The authors deal with the subject of data getting “messier” (becoming more imprecise) as as you increase the amount you are collecting:
However in many new situations that are cropping up today allowing for imprecision – for messiness – may be a positive feature not a shortcoming. It is a tradeoff. In return for relaxing the standards of allowable errors, one can get a hold of much more data. It isn’t just that “more trumps some” but that, in fact, sometimes “more trumps better”.
Because this data set consists of more data points, it offers far greater value that likely offsets its messiness.
Big Data transforms figures into something more probabilistic than precise.
So more trumps less. And sometimes more trumps smarter.
“Simple models and a lot of data trump more elaborate models based on less data.” (quote from Peter Norvig, Google)

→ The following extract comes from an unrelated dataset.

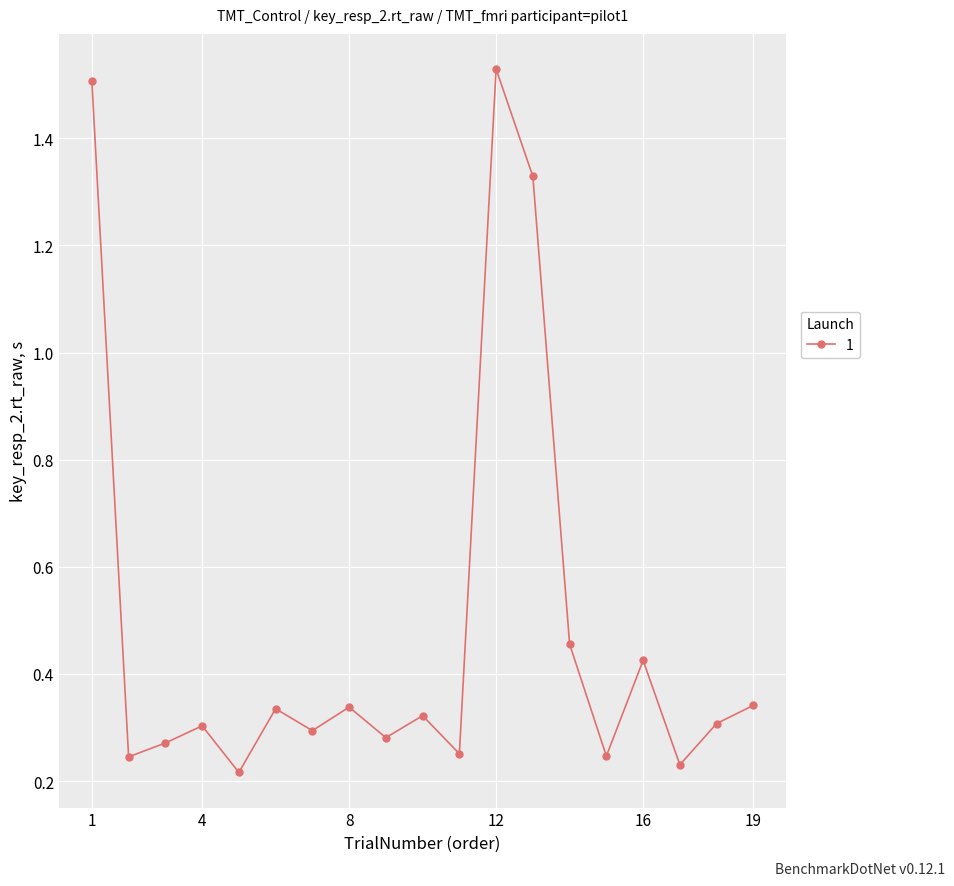

Count the values in the range 0 to 1.

16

… treating data as something imperfect and imprecise lets us make superior forecasts and thus understand out world better
The chapter on “Datafication” of just about everything is a good balance of history and the insights that can be gleamed from today’s social media giants. Location is particularly important:
The point is that these indirect uses of location data have nothing to do with the routine of mobile communications, the purpose for which the information was initially generated. Rather, once location is datafied new uses crop up and new value can be created.
Datafication is only just starting, but now it is under way it will continue, with many benefits:
Once the world has been datafied, the potential uses of the information are basically limited only by one’s ingenuity.

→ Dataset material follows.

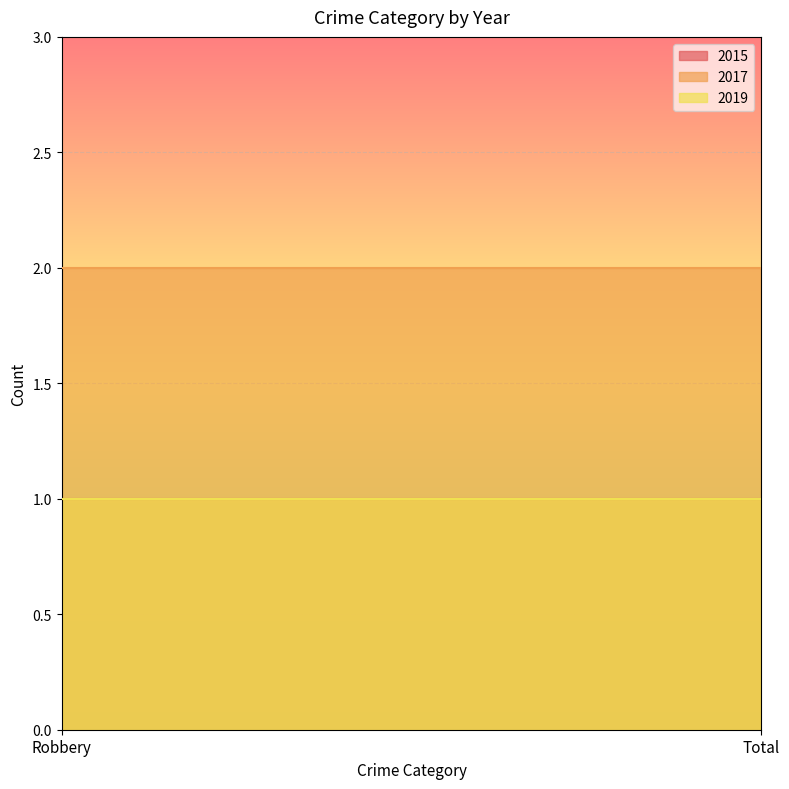

Is it true that 2017 equals 1 at Robbery?

False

Seeing the world as information, as oceans of data that can be explored at ever greater breadth and depth offers us a perspective on reality that we did not have before.
Another important point is that humans will have to get used to the fact that their opinion is not always the best:
… the biggest impact of big data will be that data-driven decisions are poised to augment or overrule human judgement.
This is likely to mean a change in the requirements needed to do a specific job. The importance of experience will diminish as insight from data can dwarf the experience of one person.
Mathematics and statistics, perhaps with a sprinkle of programming and network science, will be as foundational to the modern workplace as numeracy was a century ago and literacy before that.
… the winners will be found among large and small firms, squeezing out the mass in the middle.
Big data squeezes the middle of an industry, pushing firms to be very large, or small and quick, or dead.
Re-use of data is looked at – old data can be combined with new in different ways to discover or exploit new opportunities. So what is the value of data? A company may have relatively few assets but a massive company valuation – therefore is the difference between the two the value of the data the company controls? That could mean billions of pounds / dollars / etc.
A number of times there were names of sites or companies that led me to put the book down, check out a website or install an app. The chapter called “Implications” is particularly good for that, but it does slow down the reading somewhat. Even when a book is this recent some of the examples are now out-of-date (for example, Decide.com shutting its doors as its staff join ebay). This is a fast moving field.
There is a lot more to this book, impressive given that it is only 200 pages long. I’m glad I read this book – it puts so much into focus.